Uma das coisas que mais chamam a atenção em ITANKALE é esse conceito desenvolvido pelo grupo, mas não pense que por trás disso existe aquela auto-piedade que muitas vezes faz cair por terra a legitimidade daquilo que é exposto. Muito mais do que contar uma história, o EP traz a história do africano que que veio escravizado para o Brasil e que teve que se adaptar a uma realidade completamente diferente daquela que estava acostumado a viver. Imagine reis, príncipes, rainhas que reinavam em seus países de uma hora para outra se tornarem escravos, tendo suas vidas viradas do avesso. Por mais que se possa imaginar tal situação, apenas quem viveu isso na carne, e muitos ainda vivem essa realidade, podem relatar o quão criminosa e cruel foi essa reviravolta.

"Melanina" abre o EP trazendo toda fúria e brutalidade do grupo expressa de forma contundente em sua execução. Entretanto, mudanças de andamento e inserção de elementos tribais, concedem À faixa uma característica bem peculiar, mostrando que o death metal do grupo pode sim ser acrescido de outras sonoridades sem que perca sua agressividade. O vocal de Allan é outro ponto importante dentro desse contexto, uma vez que seu gutural agrega uma dose extra de peso à música. Já "Ancestralidade" começa com uma narrativa extraída de "When the Hurt is Over" do cantor Might Sam McClain. Mas logo em seguida recebe uma carga volta ao lado mais cadenciado do estilo, o que faz com que uma atmosfera mais densa e obscura circule ao redor da composição. "Treze Nações" é introduzida por um som bem característico, qual seja, um berimbau que abre as portas para que o lado mais grind/hardcore do grupo ganhe espaço. Curta e direta, a faixa é um dos destaques do EP.

Também curta, mas sem economia de rispidez e agressividade, "Descendentes de Reis" mantém a pegada da faixa anterior, mostrando que Panda domina com segurança a arte de sentar o braço na bateria. "Semi Deusas" é, na minha opinião, o maior destaque do trabalho. Isso porque consegue condensar em seus quase 3 minutos, toda a bagagem do grupo pelo seara do death metal. Sem deixar espaço para nenhuma espécie de modernidade, a faixa respira a veia underground de forma certeira, trazendo até mesmo momentos que se aproximam do thrash metal. Baita música!

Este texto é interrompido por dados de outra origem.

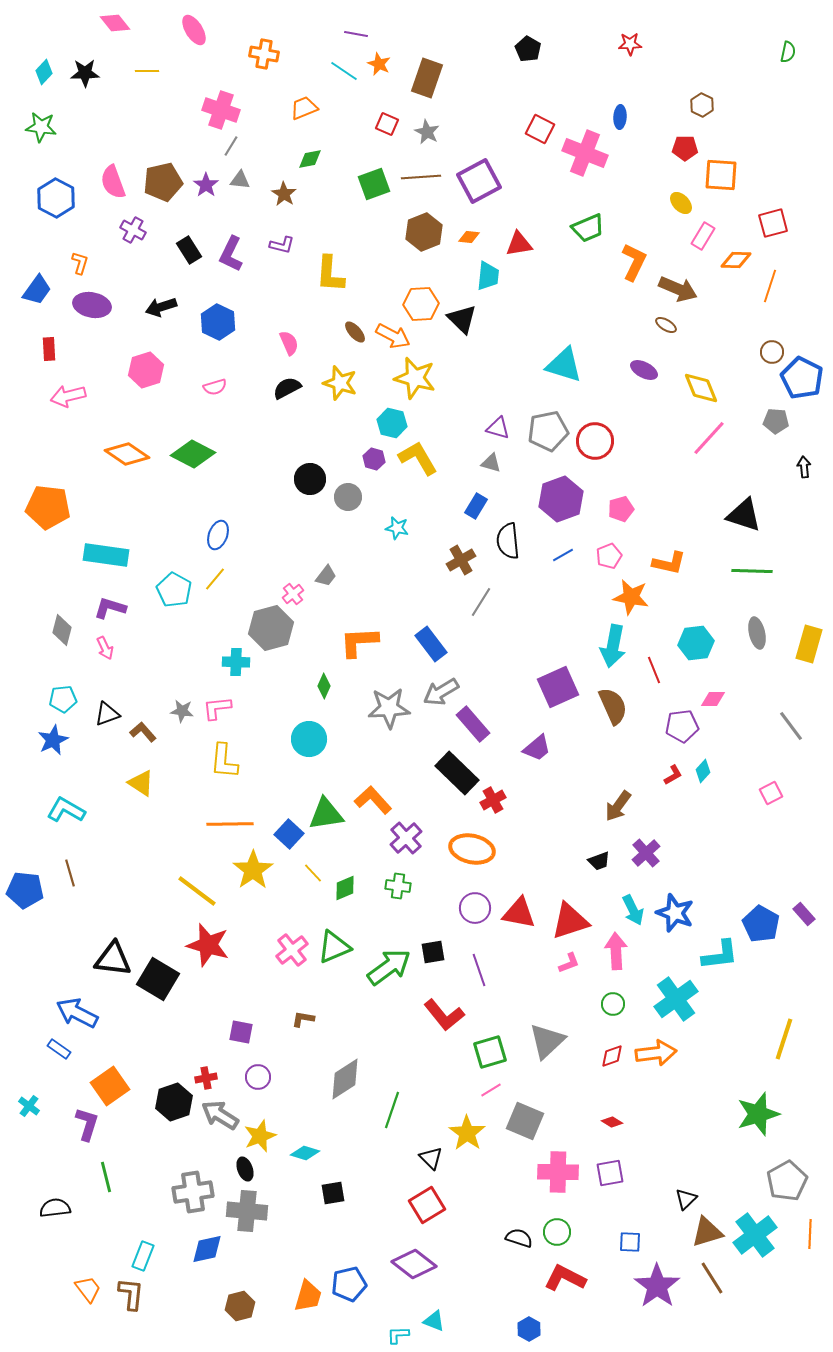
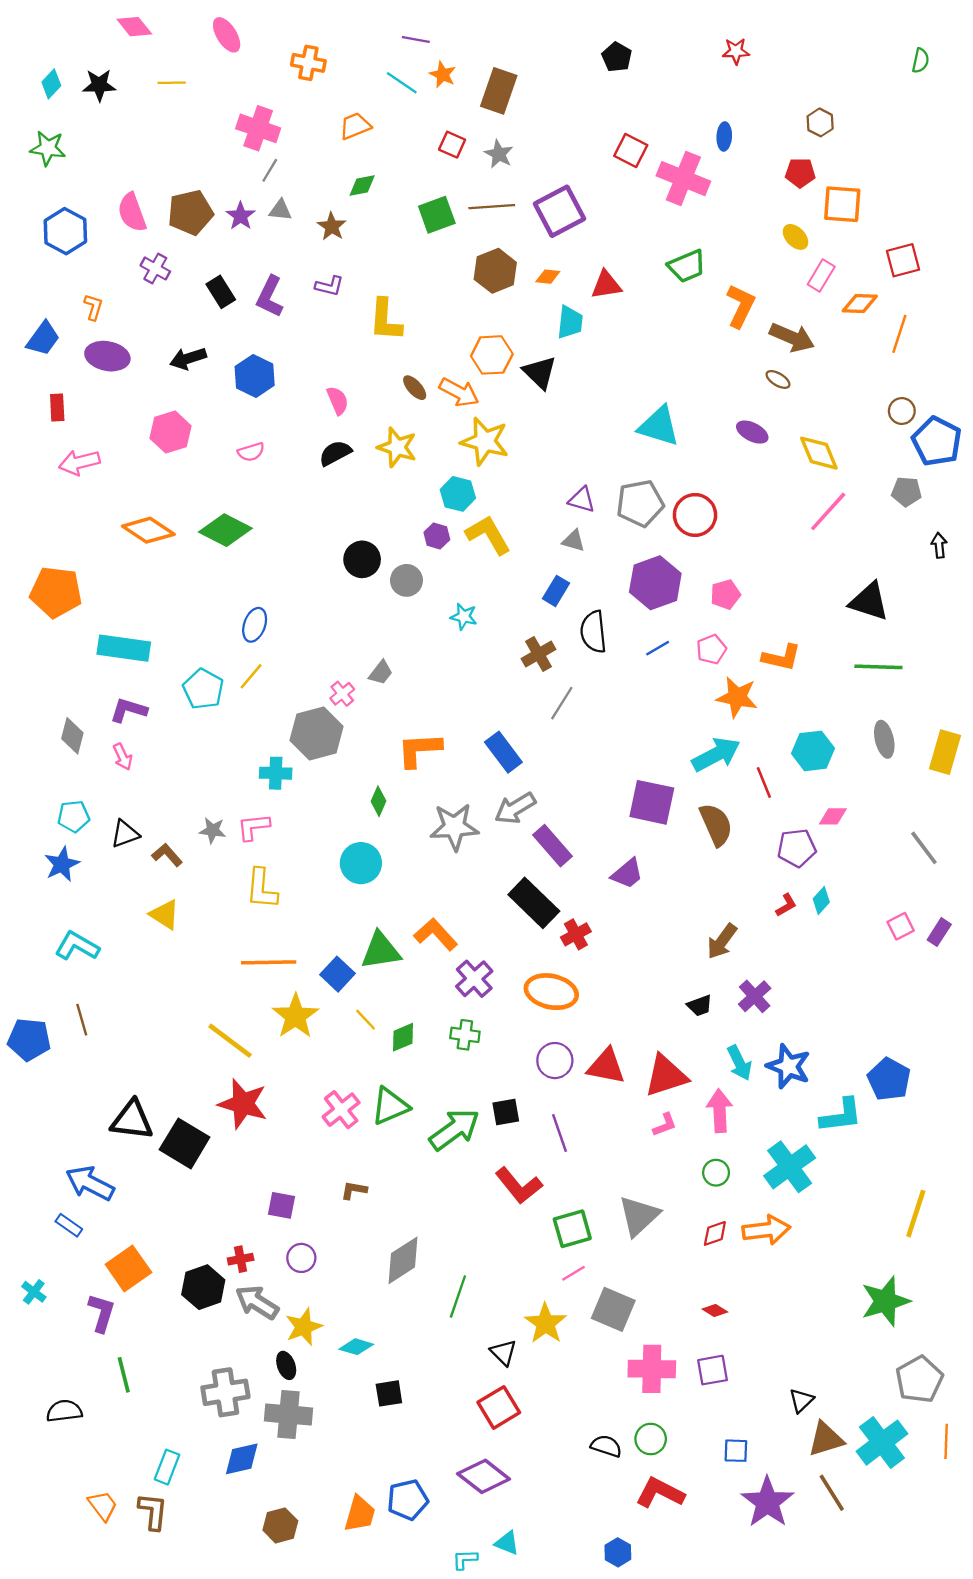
cyan arrow: (613, 646) -> (716, 754), turned -129
purple square: (558, 687) -> (652, 802), turned 36
purple rectangle: (804, 914) -> (939, 932), moved, turned 75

O encerramento vem com "Diáspora d.C" outro momento grindcore, que traz em sua letra, uma crítica muito interessante de como a cultura acabou se tornando algo totalmente comercial. Triste, mas verdadeiro...

ITANKALE é um trabalho repleto de honestidade e qualidade. Concebido de forma conceitual, suas faixas se encaixam no contexto, mas é possível ouvi-las separadamente sem que isso venha a prejudicar a audição de cada uma. Muito mais do que um simples EP de death/grind/hardcore, o trabalho mostra que o QUILOMBO tem conteúdo e conhecimento de causa para tanto. Que venha logo um álbum completo!